#### [What to work on]
While reading through the material below, copy each line that holds the word "whitelisted".

════════════════

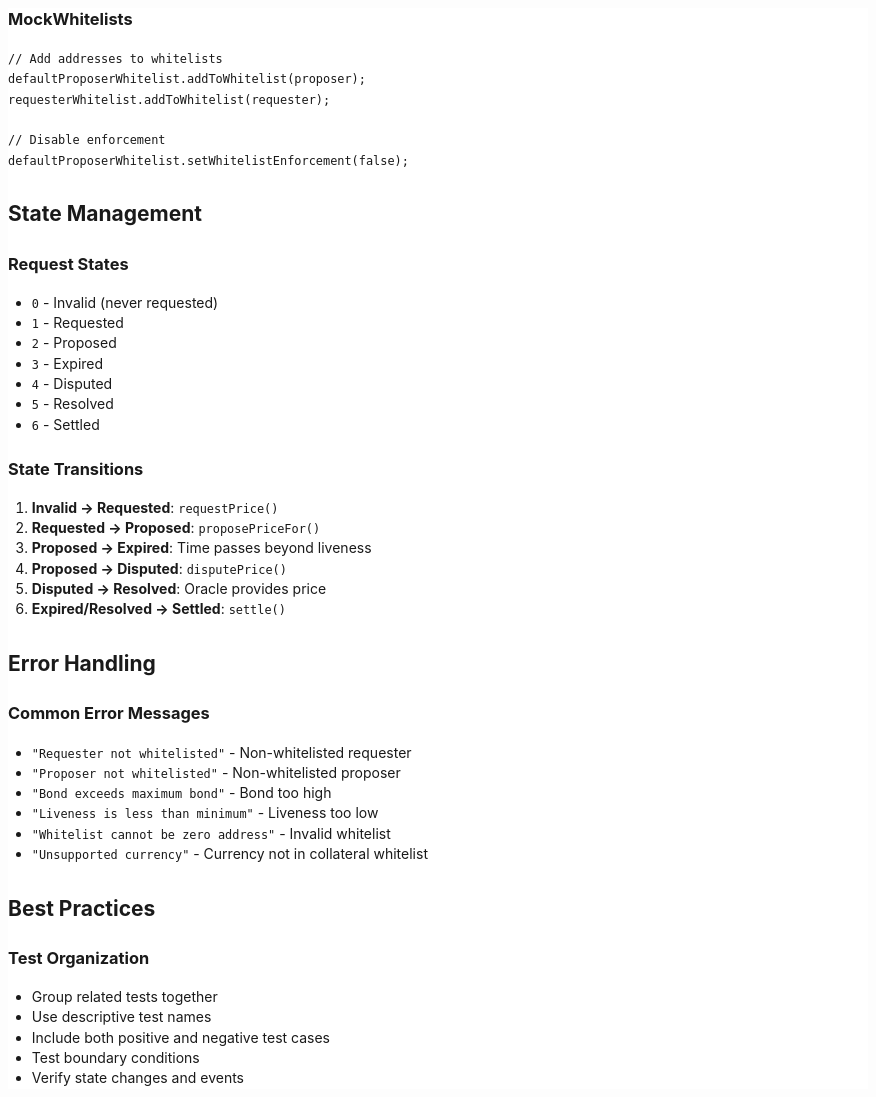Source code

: ### MockWhitelists
```solidity
// Add addresses to whitelists
defaultProposerWhitelist.addToWhitelist(proposer);
requesterWhitelist.addToWhitelist(requester);

// Disable enforcement
defaultProposerWhitelist.setWhitelistEnforcement(false);
```

## State Management

### Request States
- `0` - Invalid (never requested)
- `1` - Requested
- `2` - Proposed
- `3` - Expired
- `4` - Disputed
- `5` - Resolved
- `6` - Settled

### State Transitions
1. **Invalid → Requested**: `requestPrice()`
2. **Requested → Proposed**: `proposePriceFor()`
3. **Proposed → Expired**: Time passes beyond liveness
4. **Proposed → Disputed**: `disputePrice()`
5. **Disputed → Resolved**: Oracle provides price
6. **Expired/Resolved → Settled**: `settle()`

## Error Handling

### Common Error Messages
- `"Requester not whitelisted"` - Non-whitelisted requester
- `"Proposer not whitelisted"` - Non-whitelisted proposer
- `"Bond exceeds maximum bond"` - Bond too high
- `"Liveness is less than minimum"` - Liveness too low
- `"Whitelist cannot be zero address"` - Invalid whitelist
- `"Unsupported currency"` - Currency not in collateral whitelist

## Best Practices

### Test Organization
- Group related tests together
- Use descriptive test names
- Include both positive and negative test cases
- Test boundary conditions
- Verify state changes and events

════════════════

#### [Solved problem]
- `"Requester not whitelisted"` - Non-whitelisted requester
- `"Proposer not whitelisted"` - Non-whitelisted proposer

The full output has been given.